Bäume kosten am meisten

Die grössten Kosten verursachen das Anpassen des Baumbestands und das Verstärken des Baumschutzes. Hier werden 430'000 Franken veranschlagt. Dazu kommt bei dieser Massnahme ein wiederkehrender Aufwand von 110'000 Franken; unter anderem für eine zusätzliche Vollzeitstelle. Laut dem städtischen Umwelt- und Mobilitätsdirektor Adrian Borgula (Grüne) sind die Kosten so tief wie möglich gehalten worden.

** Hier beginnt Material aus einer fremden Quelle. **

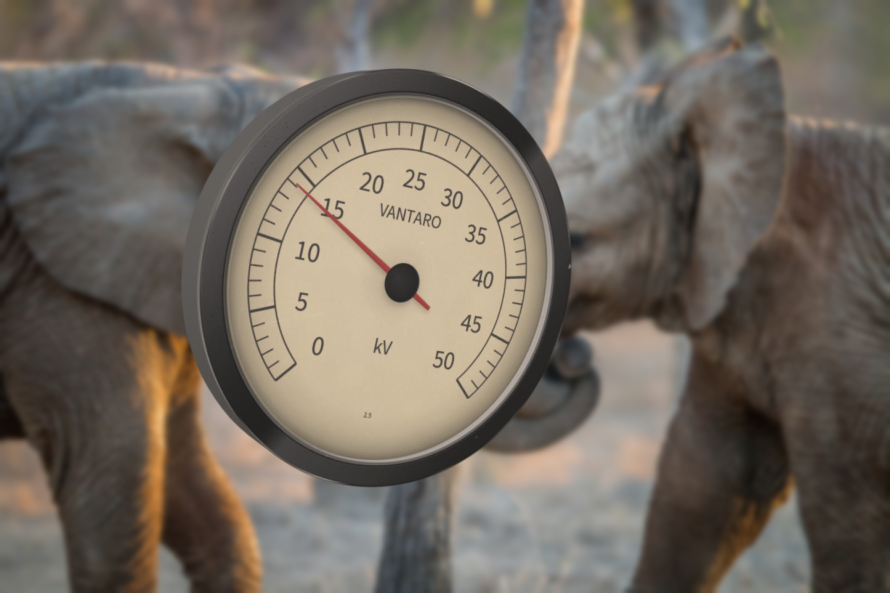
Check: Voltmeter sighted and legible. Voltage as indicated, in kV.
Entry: 14 kV
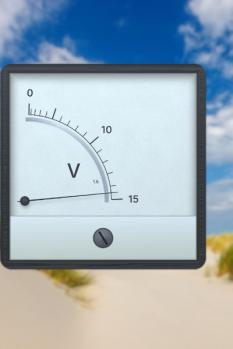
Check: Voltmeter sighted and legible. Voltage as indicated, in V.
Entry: 14.5 V
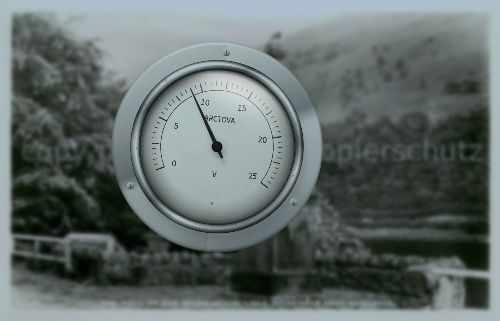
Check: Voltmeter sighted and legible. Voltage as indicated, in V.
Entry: 9 V
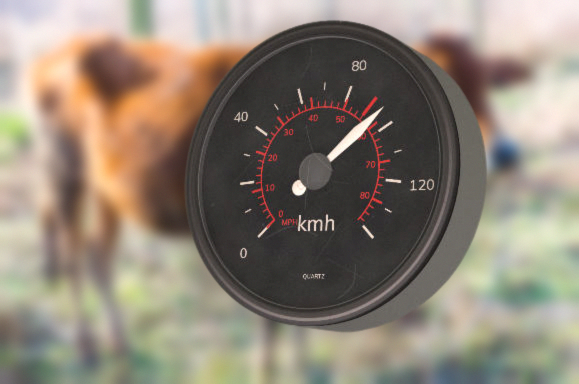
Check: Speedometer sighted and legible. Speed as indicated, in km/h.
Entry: 95 km/h
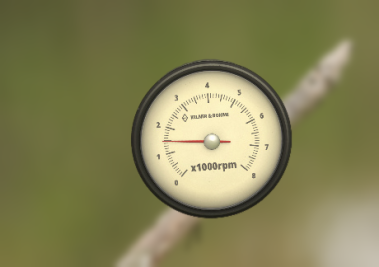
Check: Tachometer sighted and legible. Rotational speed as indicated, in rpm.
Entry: 1500 rpm
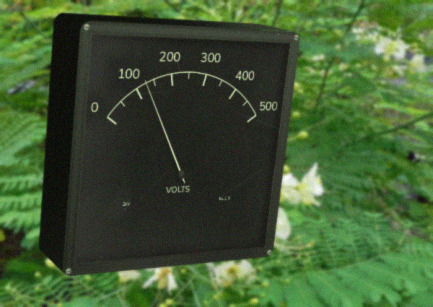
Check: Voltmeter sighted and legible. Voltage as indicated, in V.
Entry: 125 V
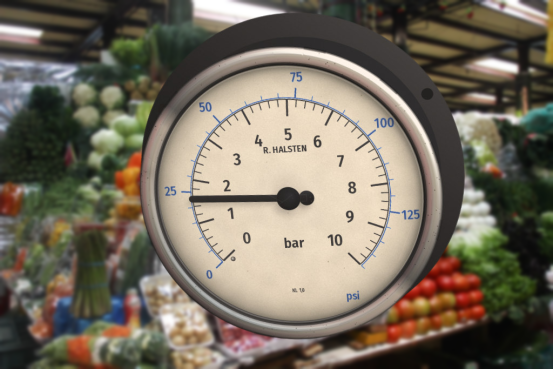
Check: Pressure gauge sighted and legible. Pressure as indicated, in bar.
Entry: 1.6 bar
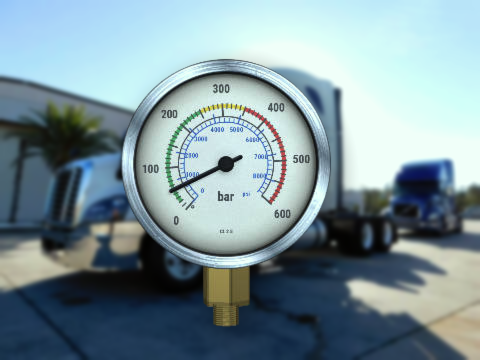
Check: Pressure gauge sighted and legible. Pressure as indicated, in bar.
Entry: 50 bar
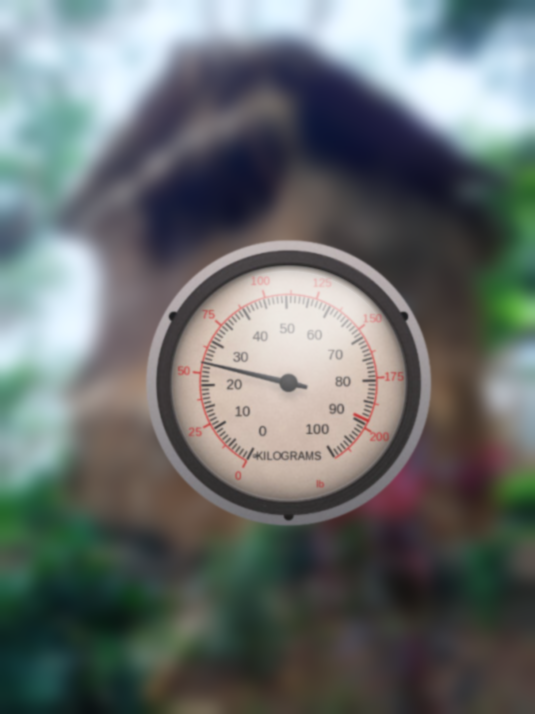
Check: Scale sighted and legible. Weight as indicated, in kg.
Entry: 25 kg
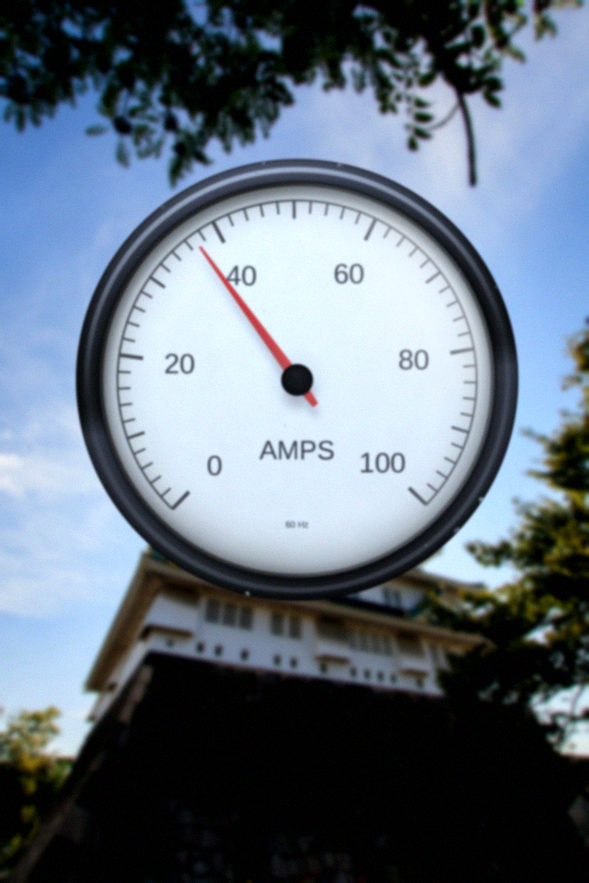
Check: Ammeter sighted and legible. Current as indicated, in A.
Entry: 37 A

Viele Massnahmen sind noch nicht fix, da sie zum Beispiel in die Revision der Bau- und Zonenordnung einfliessen werden. Das sagt auch Borgula und fügt an: «Dafür können wir die Gelegenheit nutzen, weil die Bau- und Zonenordnungen der Stadtteile Luzern und Littau sowieso zusammengeführt werden müssen.» Dass dabei auch Immobilienbesitzern Vorgaben gemacht werden können – etwa bei der Farb- und Materialwahl der Fassade oder beim Anteil versiegelter Fläche rund um die Gebäude – sei unumgänglich. «Im Mittelmeerraum ist aufgrund der Hitze vieles in Weiss gehalten. Bei uns ist bei der Farbwahl die Hitze noch wenig berücksichtigt.» Borgula ist überzeugt, dass durch die Massnahmen auch die Aufenthaltsqualität in der Stadt steigt.